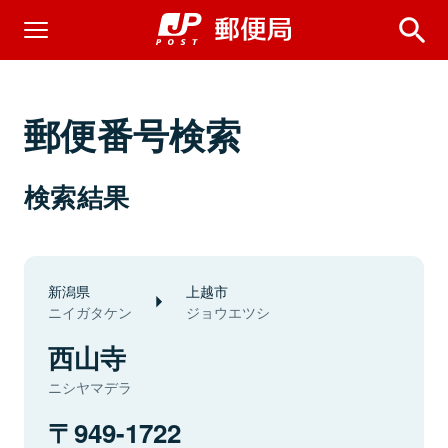
郵便番号検索
検索結果
新潟県
上越市
ニイガタケン
ジョウエツシ
西山寺
ニシヤマデラ
949-1722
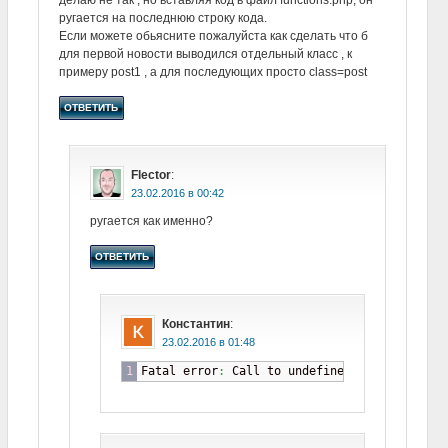
делаю не так , но вставляя код в файл functions.php, он
ругается на последнюю строку кода.
Если можете обьясните пожалуйста как сделать что б
для первой новости выводился отдельный класс , к
примеру post1 , а для последующих просто class=post
ОТВЕТИТЬ
Flector
:
в
ругается как именно?
ОТВЕТИТЬ
Константин
:
в
Fatal error
:
 Call to undefined 
function
 add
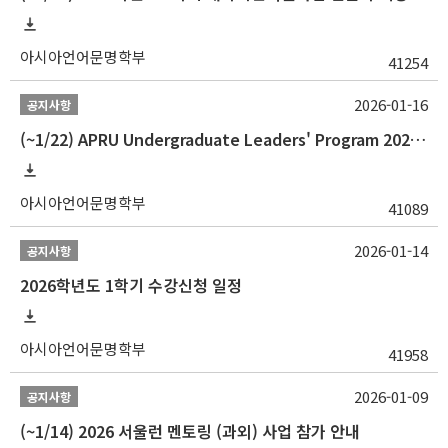
아시아언어문명학부
41254
2026-01-16
공지사항
(~1/22) APRU Undergraduate Leaders' Program 2026 프로그램 참가자 모집
아시아언어문명학부
41089
2026-01-14
공지사항
2026학년도 1학기 수강신청 일정
아시아언어문명학부
41958
2026-01-09
공지사항
(~1/14) 2026 서울런 멘토링 (과외) 사업 참가 안내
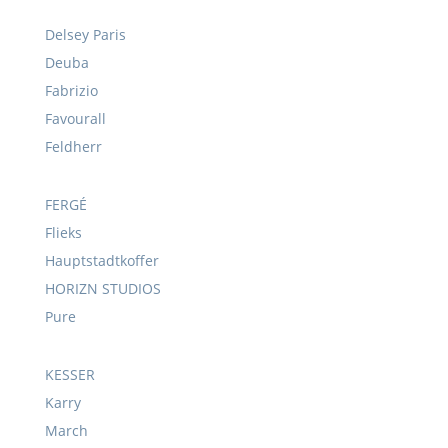
Delsey Paris
Deuba
Fabrizio
Favourall
Feldherr
FERGÉ
Flieks
Hauptstadtkoffer
HORIZN STUDIOS
Pure
KESSER
Karry
March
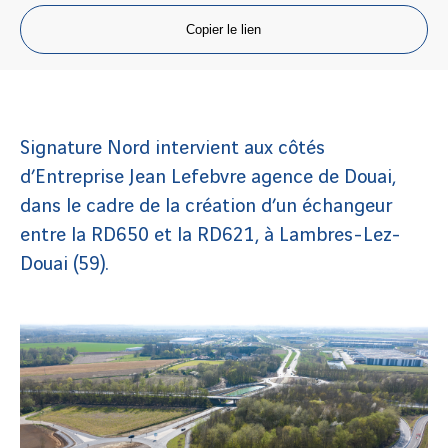
Copier le lien
Signature Nord intervient aux côtés
d’Entreprise Jean Lefebvre agence de Douai,
dans le cadre de la création d’un échangeur
entre la RD650 et la RD621, à Lambres-Lez-
Douai (59).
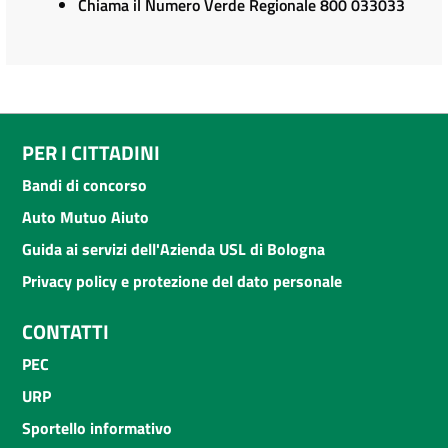
Chiama il Numero Verde Regionale 800 033033
PER I CITTADINI
Bandi di concorso
Auto Mutuo Aiuto
Guida ai servizi dell'Azienda USL di Bologna
Privacy policy e protezione del dato personale
CONTATTI
PEC
URP
Sportello informativo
::::
WHAT TO DO:
Copy the lines above word for word, starting with the line that contains "Copier le lien" and going on through the final line, and leave the pictures out of your answer.

SOLUTION FOR THIS EXERCISE:
Copier le lien
Signature Nord intervient aux côtés
d’Entreprise Jean Lefebvre agence de Douai,
dans le cadre de la création d’un échangeur
entre la RD650 et la RD621, à Lambres-Lez-
Douai (59).
Chiama il Numero Verde Regionale 800 033033
PER I CITTADINI
Bandi di concorso
Auto Mutuo Aiuto
Guida ai servizi dell'Azienda USL di Bologna
Privacy policy e protezione del dato personale
CONTATTI
PEC
URP
Sportello informativo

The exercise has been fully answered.